- [What to produce]
From the listing below, set down exactly the lines between the one holding "right hip: (170, 481)" and the one holding "right eye: (807, 217)", inclusive. No other line is wanted.

————————

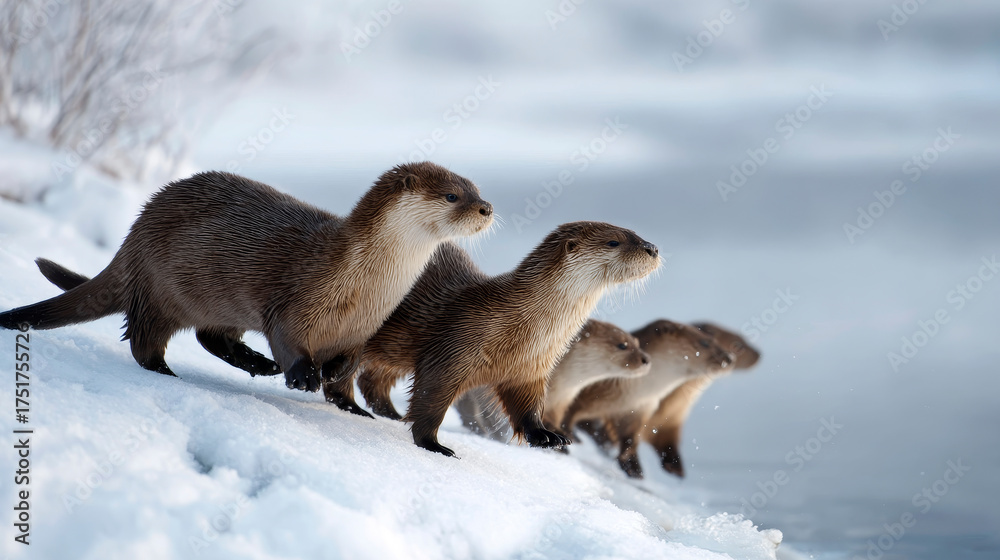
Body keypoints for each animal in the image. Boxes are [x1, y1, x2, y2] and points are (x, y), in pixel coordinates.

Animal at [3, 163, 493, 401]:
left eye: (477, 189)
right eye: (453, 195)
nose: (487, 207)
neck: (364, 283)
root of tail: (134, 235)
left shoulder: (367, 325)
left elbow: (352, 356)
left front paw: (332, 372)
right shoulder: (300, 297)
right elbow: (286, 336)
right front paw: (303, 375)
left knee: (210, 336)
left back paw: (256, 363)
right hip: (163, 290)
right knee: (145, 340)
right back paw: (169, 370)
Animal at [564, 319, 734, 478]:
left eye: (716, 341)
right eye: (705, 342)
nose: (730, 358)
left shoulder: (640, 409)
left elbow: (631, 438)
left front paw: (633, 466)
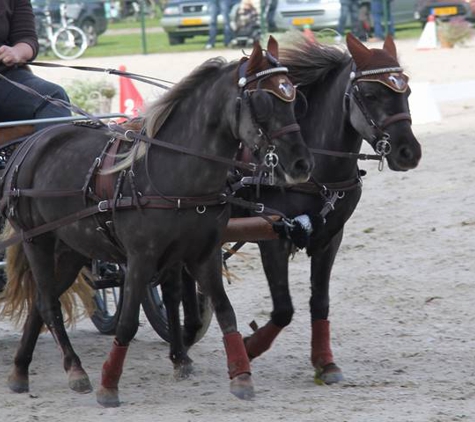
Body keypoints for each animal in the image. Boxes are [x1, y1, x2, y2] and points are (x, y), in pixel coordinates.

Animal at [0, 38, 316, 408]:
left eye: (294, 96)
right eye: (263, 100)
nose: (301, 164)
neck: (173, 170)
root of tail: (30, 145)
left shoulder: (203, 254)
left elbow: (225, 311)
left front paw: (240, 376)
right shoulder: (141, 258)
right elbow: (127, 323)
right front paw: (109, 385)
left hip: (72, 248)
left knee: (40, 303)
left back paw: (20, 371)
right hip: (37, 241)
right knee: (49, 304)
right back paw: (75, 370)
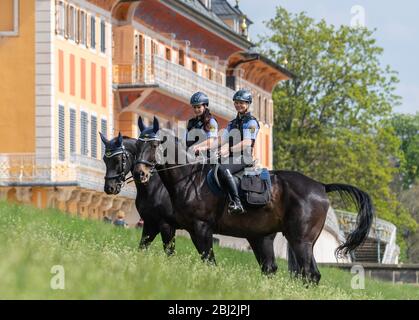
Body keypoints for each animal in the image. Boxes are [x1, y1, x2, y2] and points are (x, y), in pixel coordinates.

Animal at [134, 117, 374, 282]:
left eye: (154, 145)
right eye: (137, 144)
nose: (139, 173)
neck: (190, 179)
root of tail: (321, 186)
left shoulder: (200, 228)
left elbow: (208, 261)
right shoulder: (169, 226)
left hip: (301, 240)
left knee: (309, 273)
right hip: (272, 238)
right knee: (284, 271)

————————

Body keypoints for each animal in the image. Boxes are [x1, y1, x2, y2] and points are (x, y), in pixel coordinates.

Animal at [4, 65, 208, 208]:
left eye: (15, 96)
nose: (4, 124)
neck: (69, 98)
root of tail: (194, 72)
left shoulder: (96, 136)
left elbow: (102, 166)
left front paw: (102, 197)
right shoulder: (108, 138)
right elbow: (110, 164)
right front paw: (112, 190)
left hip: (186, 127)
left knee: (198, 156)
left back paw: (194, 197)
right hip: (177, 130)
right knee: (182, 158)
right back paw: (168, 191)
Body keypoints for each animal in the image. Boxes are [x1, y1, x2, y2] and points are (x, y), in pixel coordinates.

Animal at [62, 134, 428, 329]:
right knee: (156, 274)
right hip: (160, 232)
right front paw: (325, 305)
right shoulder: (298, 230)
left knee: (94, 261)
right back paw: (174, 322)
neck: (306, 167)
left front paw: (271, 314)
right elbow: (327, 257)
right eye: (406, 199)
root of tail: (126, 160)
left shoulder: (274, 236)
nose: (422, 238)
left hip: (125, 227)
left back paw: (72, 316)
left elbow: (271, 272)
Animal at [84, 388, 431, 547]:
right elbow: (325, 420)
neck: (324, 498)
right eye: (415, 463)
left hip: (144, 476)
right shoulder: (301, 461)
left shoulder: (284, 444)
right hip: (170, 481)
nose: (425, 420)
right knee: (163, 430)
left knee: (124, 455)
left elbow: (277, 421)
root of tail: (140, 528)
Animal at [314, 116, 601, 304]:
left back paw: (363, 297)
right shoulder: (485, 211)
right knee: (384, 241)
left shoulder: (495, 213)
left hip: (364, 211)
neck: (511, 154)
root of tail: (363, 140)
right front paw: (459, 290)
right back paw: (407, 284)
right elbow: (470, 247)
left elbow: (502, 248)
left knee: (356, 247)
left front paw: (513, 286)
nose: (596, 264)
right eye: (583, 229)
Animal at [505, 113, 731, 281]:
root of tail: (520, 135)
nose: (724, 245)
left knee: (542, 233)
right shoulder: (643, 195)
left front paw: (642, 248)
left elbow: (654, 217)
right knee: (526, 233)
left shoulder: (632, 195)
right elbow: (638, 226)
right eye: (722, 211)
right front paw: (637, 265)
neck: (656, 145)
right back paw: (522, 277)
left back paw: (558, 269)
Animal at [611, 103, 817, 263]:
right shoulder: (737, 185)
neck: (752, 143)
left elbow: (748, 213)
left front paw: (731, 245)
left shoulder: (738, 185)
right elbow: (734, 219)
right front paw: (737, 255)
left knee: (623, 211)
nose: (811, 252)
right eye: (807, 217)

————————

- [Answer area]
right hip: (170, 481)
nose: (425, 420)
right knee: (163, 430)
left knee: (124, 455)
left elbow: (277, 421)
root of tail: (140, 528)
Animal at [314, 116, 601, 304]:
left back paw: (363, 297)
right shoulder: (485, 211)
right knee: (384, 241)
left shoulder: (495, 213)
left hip: (364, 211)
neck: (511, 154)
root of tail: (363, 140)
right front paw: (459, 290)
right back paw: (407, 284)
right elbow: (470, 247)
left elbow: (502, 248)
left knee: (356, 247)
left front paw: (513, 286)
nose: (596, 264)
right eye: (583, 229)
Animal at [505, 113, 731, 281]:
root of tail: (520, 135)
nose: (724, 245)
left knee: (542, 233)
right shoulder: (643, 195)
left front paw: (642, 248)
left elbow: (654, 217)
right knee: (526, 233)
left shoulder: (632, 195)
right elbow: (638, 226)
right eye: (722, 211)
right front paw: (637, 265)
neck: (656, 145)
right back paw: (522, 277)
left back paw: (558, 269)
Animal at [611, 103, 817, 263]:
right shoulder: (737, 185)
neck: (752, 143)
left elbow: (748, 213)
left front paw: (731, 245)
left shoulder: (738, 185)
right elbow: (734, 219)
right front paw: (737, 255)
left knee: (623, 211)
nose: (811, 252)
right eye: (807, 217)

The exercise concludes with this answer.